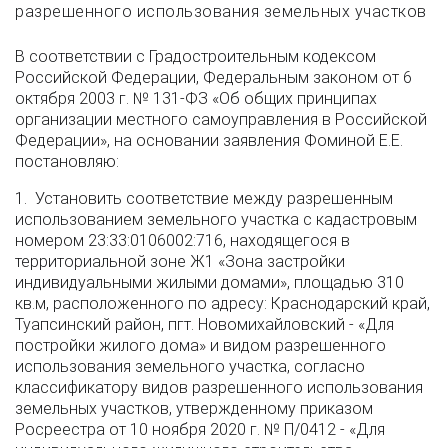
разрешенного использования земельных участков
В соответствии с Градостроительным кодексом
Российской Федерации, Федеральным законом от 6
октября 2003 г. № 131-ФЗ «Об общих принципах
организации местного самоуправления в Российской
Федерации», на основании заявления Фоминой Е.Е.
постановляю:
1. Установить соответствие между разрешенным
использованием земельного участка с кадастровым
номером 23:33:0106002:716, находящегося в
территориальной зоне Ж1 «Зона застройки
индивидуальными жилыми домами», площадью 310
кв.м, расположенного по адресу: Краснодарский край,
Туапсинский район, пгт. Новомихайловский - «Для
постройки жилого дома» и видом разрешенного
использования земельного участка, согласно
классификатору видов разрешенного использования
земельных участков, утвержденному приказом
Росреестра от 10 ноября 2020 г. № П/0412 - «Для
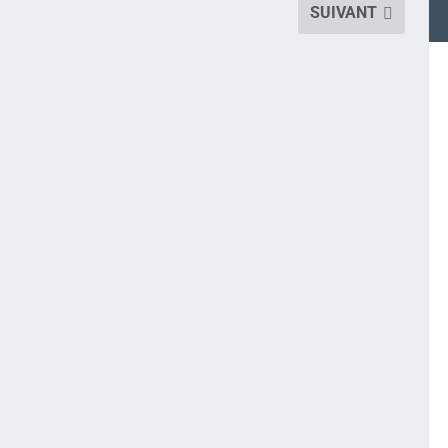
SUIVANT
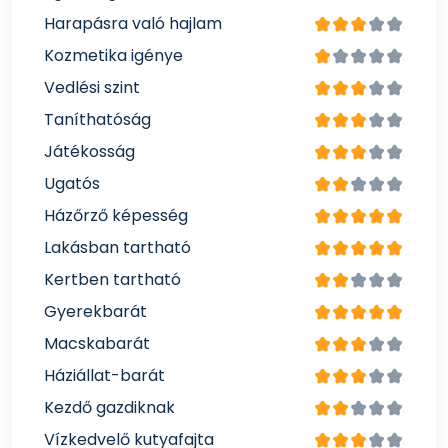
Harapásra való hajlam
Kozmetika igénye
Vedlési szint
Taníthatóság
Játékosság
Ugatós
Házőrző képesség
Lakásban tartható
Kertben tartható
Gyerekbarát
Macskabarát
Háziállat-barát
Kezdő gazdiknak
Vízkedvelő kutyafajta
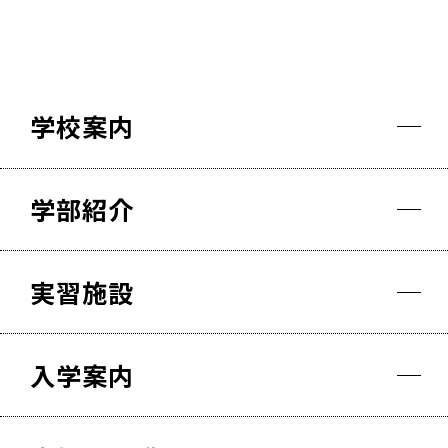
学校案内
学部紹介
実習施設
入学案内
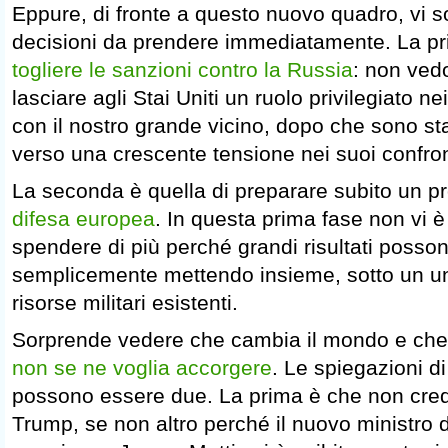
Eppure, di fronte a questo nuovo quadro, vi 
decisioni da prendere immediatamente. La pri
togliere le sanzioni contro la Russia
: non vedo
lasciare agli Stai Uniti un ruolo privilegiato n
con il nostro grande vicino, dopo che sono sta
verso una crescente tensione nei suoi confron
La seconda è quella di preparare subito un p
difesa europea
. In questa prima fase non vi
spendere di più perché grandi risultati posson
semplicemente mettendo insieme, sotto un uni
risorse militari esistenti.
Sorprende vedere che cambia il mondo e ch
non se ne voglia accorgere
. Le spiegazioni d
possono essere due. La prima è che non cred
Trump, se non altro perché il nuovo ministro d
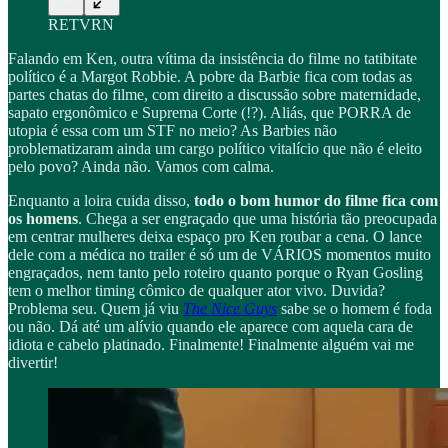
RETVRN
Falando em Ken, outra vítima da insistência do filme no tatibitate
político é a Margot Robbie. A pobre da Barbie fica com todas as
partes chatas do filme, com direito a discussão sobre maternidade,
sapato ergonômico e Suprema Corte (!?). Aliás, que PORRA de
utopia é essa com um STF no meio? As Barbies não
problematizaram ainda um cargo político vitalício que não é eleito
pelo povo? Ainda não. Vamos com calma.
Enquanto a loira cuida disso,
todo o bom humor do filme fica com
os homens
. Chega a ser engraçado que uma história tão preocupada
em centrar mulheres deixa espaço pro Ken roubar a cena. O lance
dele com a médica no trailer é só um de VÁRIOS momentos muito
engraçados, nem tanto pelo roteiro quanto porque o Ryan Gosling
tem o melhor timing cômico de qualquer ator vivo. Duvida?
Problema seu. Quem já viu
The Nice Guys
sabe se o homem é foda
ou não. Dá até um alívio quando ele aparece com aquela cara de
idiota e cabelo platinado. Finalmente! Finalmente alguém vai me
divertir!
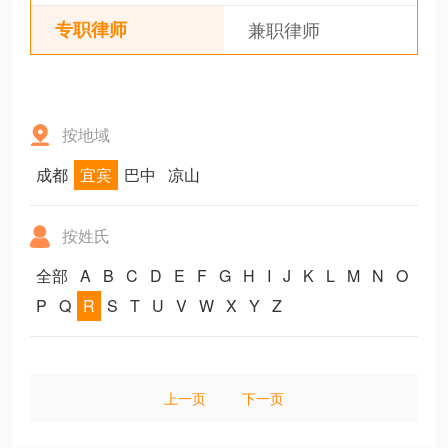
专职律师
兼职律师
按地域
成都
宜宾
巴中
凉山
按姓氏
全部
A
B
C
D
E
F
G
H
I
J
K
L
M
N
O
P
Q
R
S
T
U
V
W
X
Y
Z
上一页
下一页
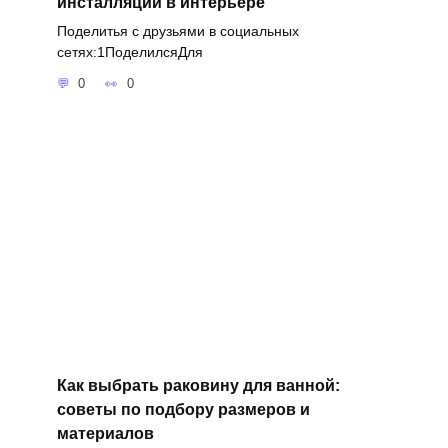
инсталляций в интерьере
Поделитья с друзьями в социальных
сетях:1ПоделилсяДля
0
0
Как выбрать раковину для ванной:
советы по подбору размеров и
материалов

What to work on:
Tally the lines in the entries above that contain the string "nuovo", treating uppercase and lowercase as different. Give only the number.

Response:
2